Нелишне обратить внимание, из какого сора растут стихи. Финал списан у Феллини, см. худ. к/ф «Репетиция оркестра» (Италия, 1979). Там рушится церковь (храм искусства): формально - вследствие строительных работ, по смыслу - под натиском междоусобиц, эгоизма музыкантов и дирижерского диктата. Те же обломки, и пыль, и тишина. Автор Мариинского саспенса в мягкой обложке вдохновенно списал финал у классика кинематографа, простодушно не заметив, что он, муж уволенной примы, отнюдь не автор, а лишь персонаж - в том числе и собственного произведения.
Цитата из Феллини у него, конечно, осознанная, как выражались советские литкритики, метко бьющая в цель. Автор посылает образованной публике сигнал: я ваш, ваш, я Феллини знаю! Поверьте моим инвективам, проникнитесь моим пафосом, поддержите мои филиппики! Но образованная публика не слышит, не понимает, не верит: клюкву про Гергиева завернули не в ту газету, вместо «Литературки» подсунули засаленную «Жизнь». Одного лишь дурно понятого Феллини мало, чтобы расположить чуткую публику к себе, убедить ее в верности своей трактовки. Муж примы в глубоком мимансе. И тут на сцену выходит Норман Лебрехт, автор бестселлера, иностранец и профессиональный писатель.
Бестселлер называется «Маэстро миф. Великие дирижеры в схватке за власть». С таким подзаголовком излишне даже упоминать, что «Маэстро миф» - вторая часть дилогии «Кто убил классическую музыку?» Дилогии, написанной исключительно талантливо, не в пример «Призраку оперы». Захватывающе написанной. Не оторваться.

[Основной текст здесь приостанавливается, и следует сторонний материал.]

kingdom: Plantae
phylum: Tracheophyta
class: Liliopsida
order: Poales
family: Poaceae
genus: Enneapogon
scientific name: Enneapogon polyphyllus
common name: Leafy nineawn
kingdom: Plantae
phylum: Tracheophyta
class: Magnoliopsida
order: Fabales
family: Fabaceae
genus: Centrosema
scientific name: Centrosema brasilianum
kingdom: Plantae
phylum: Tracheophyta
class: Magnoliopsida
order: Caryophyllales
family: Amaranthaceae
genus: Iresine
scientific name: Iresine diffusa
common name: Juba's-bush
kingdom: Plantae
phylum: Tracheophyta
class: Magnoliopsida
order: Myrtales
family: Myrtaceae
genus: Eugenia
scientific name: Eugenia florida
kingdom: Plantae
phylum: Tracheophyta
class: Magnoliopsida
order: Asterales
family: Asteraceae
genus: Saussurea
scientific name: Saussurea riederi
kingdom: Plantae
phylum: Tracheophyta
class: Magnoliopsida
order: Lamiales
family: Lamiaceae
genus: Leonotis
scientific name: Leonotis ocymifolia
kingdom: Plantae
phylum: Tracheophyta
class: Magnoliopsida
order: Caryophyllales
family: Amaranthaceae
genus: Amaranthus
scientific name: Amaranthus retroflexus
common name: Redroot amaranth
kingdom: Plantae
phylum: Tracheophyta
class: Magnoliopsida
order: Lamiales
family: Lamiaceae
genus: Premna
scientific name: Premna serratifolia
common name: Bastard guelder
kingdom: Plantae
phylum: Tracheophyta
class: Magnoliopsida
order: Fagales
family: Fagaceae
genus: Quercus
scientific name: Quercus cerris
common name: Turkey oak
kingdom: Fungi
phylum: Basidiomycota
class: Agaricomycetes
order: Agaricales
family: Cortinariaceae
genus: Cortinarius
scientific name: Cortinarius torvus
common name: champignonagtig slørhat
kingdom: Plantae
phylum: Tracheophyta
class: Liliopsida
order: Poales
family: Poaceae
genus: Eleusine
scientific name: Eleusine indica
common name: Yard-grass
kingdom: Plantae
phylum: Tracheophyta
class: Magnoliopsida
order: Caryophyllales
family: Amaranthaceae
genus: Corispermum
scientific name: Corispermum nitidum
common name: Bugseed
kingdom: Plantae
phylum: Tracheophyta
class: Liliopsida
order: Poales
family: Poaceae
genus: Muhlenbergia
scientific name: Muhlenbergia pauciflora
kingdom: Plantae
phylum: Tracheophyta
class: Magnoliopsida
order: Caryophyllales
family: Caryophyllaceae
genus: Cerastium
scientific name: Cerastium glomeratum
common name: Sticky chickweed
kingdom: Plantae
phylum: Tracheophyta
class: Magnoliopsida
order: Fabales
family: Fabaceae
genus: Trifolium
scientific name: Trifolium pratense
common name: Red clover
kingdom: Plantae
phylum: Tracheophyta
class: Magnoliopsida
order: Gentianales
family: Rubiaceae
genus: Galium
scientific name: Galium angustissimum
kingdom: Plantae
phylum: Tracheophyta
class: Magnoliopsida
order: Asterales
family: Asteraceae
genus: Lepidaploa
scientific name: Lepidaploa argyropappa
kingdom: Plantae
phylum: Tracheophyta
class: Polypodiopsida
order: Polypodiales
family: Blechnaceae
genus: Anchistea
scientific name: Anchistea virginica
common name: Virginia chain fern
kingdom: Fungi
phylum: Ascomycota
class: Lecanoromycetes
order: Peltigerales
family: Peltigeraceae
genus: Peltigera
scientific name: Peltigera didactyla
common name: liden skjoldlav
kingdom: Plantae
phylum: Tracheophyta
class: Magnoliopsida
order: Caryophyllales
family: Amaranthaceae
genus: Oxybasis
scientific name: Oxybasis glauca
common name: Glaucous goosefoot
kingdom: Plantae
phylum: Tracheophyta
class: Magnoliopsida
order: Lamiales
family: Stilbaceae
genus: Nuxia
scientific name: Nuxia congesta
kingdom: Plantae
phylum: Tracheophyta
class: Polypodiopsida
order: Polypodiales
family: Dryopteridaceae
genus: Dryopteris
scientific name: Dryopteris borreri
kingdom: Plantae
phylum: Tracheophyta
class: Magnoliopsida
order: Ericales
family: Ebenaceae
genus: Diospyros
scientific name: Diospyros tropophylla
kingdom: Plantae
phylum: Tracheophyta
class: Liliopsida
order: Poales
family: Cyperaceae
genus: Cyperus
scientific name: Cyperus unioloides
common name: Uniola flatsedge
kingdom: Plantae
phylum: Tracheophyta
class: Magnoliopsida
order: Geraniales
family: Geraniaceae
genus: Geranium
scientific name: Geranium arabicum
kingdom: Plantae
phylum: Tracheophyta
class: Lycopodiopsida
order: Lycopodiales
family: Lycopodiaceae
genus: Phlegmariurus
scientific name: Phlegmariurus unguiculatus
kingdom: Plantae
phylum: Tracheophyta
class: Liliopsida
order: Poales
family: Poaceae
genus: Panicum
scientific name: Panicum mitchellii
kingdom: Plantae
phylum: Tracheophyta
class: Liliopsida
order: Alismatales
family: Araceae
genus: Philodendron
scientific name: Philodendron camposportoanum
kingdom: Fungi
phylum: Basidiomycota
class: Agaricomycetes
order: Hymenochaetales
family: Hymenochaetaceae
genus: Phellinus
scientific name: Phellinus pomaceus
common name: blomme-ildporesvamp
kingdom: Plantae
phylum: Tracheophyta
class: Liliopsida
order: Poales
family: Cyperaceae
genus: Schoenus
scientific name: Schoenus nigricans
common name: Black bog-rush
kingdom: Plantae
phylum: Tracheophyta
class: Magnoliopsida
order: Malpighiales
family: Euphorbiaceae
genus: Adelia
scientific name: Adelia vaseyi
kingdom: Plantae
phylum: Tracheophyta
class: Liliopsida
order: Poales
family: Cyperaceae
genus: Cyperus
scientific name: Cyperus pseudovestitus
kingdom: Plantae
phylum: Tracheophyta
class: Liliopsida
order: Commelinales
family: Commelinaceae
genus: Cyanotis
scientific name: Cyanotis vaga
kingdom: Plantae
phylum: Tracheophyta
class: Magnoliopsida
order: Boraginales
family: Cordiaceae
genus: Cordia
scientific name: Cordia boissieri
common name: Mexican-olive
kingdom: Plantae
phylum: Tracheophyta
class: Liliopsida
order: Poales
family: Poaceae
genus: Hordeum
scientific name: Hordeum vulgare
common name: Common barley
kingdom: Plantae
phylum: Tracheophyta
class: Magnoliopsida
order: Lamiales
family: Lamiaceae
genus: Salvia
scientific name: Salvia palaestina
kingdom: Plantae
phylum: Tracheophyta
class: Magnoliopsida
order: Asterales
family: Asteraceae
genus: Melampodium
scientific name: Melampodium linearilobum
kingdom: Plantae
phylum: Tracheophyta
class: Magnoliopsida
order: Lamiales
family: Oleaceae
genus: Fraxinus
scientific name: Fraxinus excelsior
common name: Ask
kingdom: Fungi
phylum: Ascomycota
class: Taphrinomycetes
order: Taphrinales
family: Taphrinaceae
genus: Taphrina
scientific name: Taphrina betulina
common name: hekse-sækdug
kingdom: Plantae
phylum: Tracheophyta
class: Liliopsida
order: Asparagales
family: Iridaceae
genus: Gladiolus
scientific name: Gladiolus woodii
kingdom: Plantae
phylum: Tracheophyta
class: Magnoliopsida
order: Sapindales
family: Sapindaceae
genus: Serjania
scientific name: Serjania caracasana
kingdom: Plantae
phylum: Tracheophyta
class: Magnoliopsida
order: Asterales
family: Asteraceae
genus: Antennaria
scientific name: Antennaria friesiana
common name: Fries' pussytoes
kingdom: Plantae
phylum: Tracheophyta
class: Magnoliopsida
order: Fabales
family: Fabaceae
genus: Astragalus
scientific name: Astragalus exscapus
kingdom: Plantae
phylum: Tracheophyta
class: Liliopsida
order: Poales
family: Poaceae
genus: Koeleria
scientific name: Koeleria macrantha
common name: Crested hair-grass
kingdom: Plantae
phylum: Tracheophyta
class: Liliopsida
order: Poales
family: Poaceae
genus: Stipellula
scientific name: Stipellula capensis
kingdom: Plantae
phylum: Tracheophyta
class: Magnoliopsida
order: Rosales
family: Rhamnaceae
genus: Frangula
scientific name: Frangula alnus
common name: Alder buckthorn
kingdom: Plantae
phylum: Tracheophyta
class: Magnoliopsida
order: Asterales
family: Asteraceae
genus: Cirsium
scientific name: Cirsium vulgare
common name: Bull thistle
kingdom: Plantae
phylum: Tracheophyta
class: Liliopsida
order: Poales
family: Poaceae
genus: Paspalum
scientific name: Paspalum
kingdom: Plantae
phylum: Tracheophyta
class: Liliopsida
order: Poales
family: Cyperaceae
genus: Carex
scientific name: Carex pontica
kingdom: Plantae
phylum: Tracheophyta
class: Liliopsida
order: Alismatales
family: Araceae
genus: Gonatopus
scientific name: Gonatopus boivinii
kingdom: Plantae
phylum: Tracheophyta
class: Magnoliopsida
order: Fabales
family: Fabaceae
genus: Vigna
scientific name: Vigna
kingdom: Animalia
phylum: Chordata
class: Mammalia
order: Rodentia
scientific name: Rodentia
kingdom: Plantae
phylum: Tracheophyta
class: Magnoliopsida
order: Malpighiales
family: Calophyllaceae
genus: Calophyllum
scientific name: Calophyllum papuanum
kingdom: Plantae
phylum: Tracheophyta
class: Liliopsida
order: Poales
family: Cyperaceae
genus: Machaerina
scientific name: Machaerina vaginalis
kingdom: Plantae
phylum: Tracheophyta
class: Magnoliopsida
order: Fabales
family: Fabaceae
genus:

Лебрехт не роется в грязном белье, не стоит со свечечкой, не ссылается на сомнительные факты, не сочиняет фантасмагорий, не мстит за поруганную жену или уворованную любовницу. Никакой желтизны. Его задача не в пример амбициознее - доказать, что представление об исполнительском искусстве в современной Европе поставлено с ног на голову. Что все эти штампы - «триумфальное восхождение на музыкальный Олимп», «отличается яркой конкретностью», «проникнута глубоким пониманием замысла композитора», «выдающийся музыкант современности», «замечательный художник, несущий всему человечеству свет и очарование музыки», - все это вовсе не восторг и почтение, а желтизна и грязная ложь, изготовленная нечистыми на руку пропагандистами на потребу весьма и весьма среднему вкусу.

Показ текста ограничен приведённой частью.